- Selected text
The following is from the American Libraries Magazine article “50 Years of Intellectual Freedom,” written by OIF staff celebrating the office’s anniversary. 

Banned Books Week was launched in the 1980s, a time of increased challenges, organized protests, and the Island Trees School District v. Pico (1982) Supreme Court case, which ruled that school officials can’t ban books in libraries simply because of their content.

Banned books were showcased at the 1982 American Booksellers Association (ABA) BookExpo America trade show in Anaheim, California. At the entrance to the convention center towered large, padlocked metal cages, with some 500 challenged books stacked inside and a large overhead sign cautioning that some people considered these books dangerous.

Drawing on the success of the exhibit, ABA invited OIF Director Judith Krug to join a new initiative called Banned Books Week, along with the National Association of College Stores. The three organizations scrambled to put something together by the September show date and ended up distributing a news release and a publicity kit, hoping that with their combined membership of 50,000 people, they could continue to spark a conversation about banned books.

The initiative took off. Institutions and stores hosted read-outs, and window displays morphed into literary graveyards or mysterious collections of brown-bagged books. Major news outlets such as PBS and the New York Times covered the event, and mayors and governors issued proclamations affirming the week.

- Record excerpts

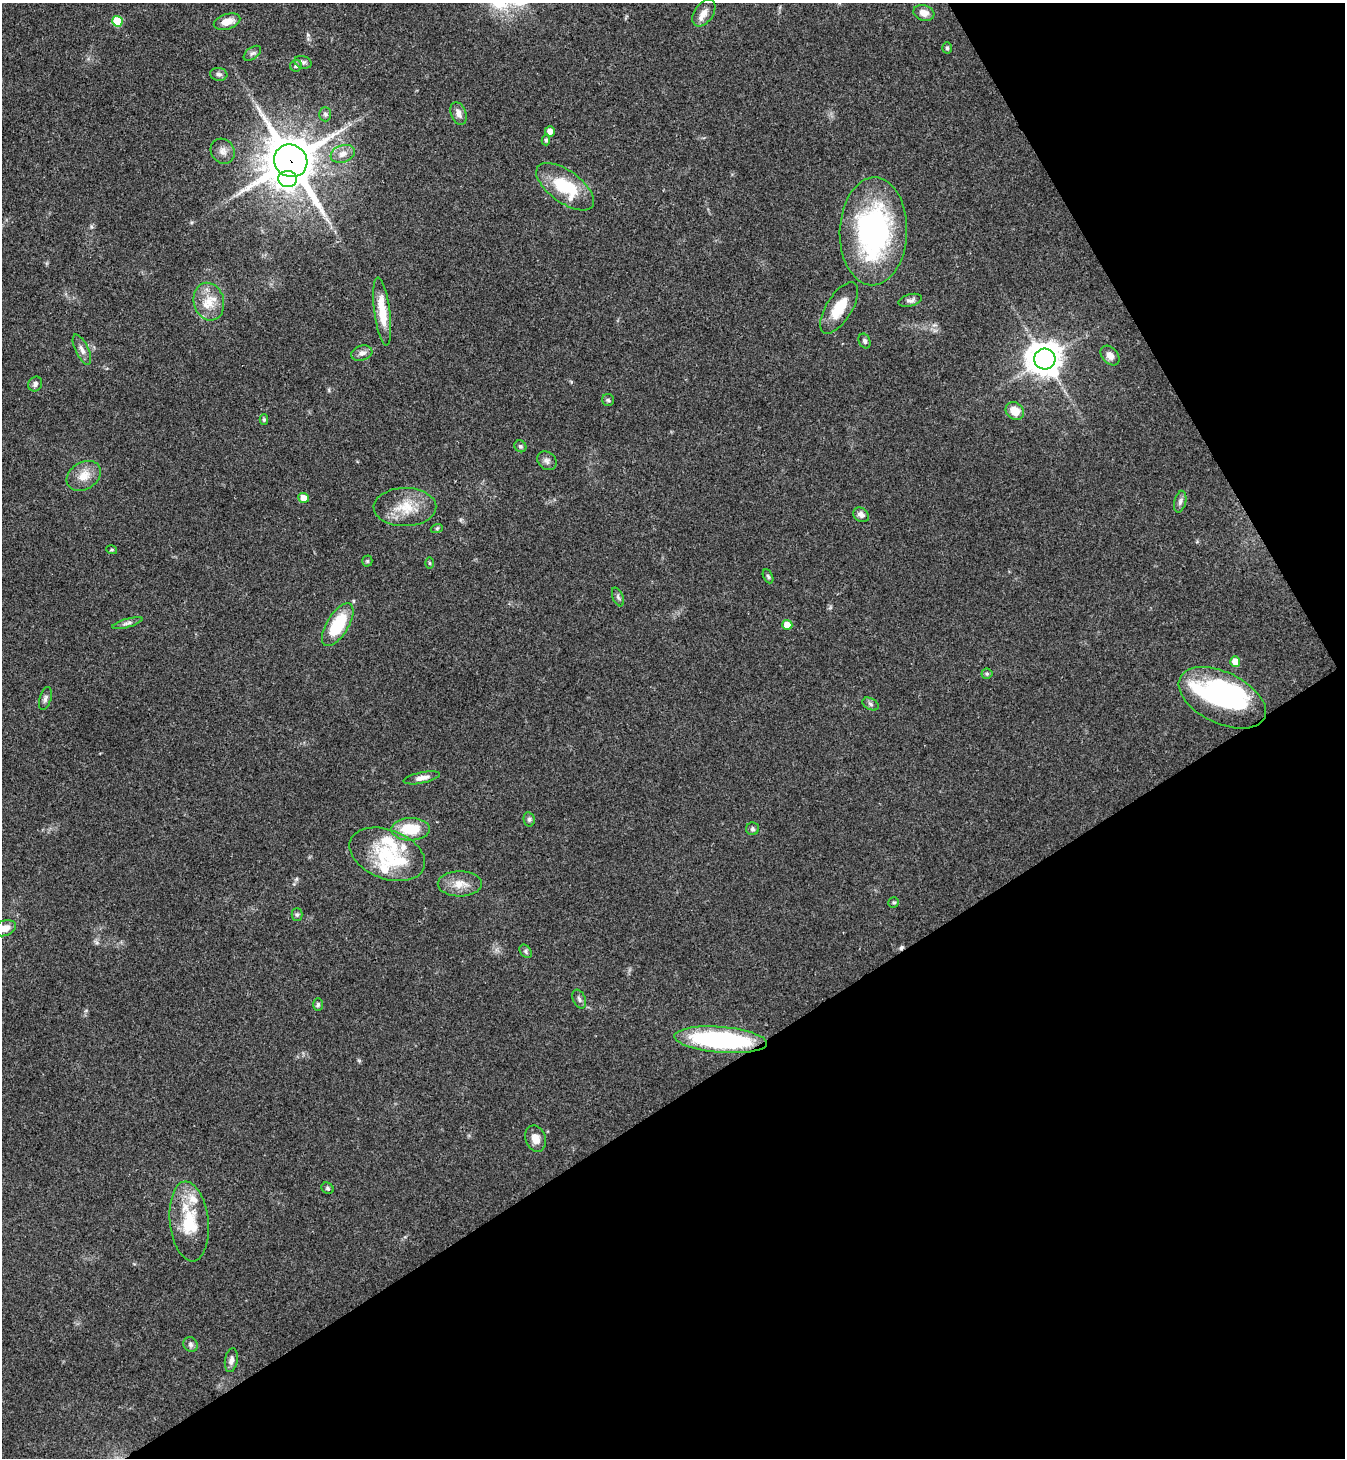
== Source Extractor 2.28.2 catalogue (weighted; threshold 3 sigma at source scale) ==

* * *

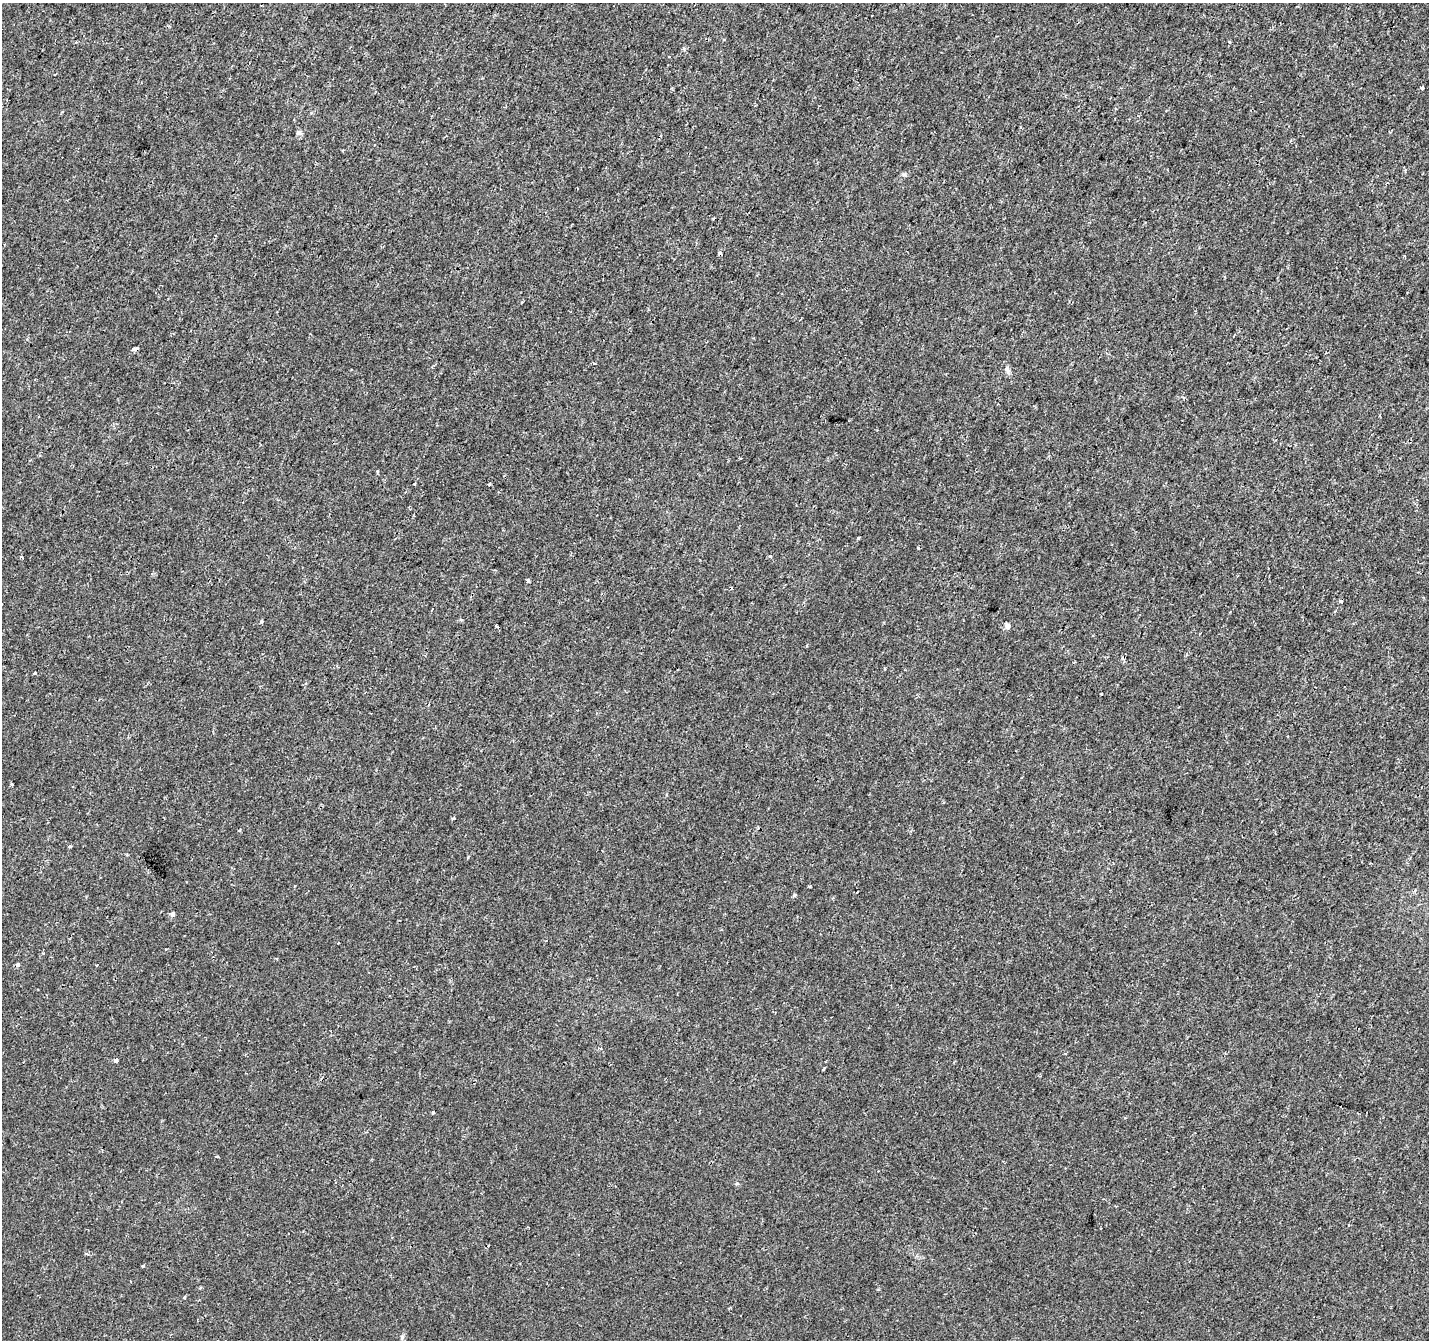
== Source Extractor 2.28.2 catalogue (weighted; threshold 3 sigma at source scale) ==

- Aim of the exercise
Answer these questions using the Banned Books Week passage:
(a) In what city was the 1982 American Booksellers Association trade show held?
(b) Besides ABA and OIF, which organization took part in the new Banned Books Week initiative?
(c) Which two major news outlets are named as having covered the event?
The rows play no role in this work.

- Exercise response
(a) Anaheim, California
(b) The National Association of College Stores
(c) PBS and the New York Times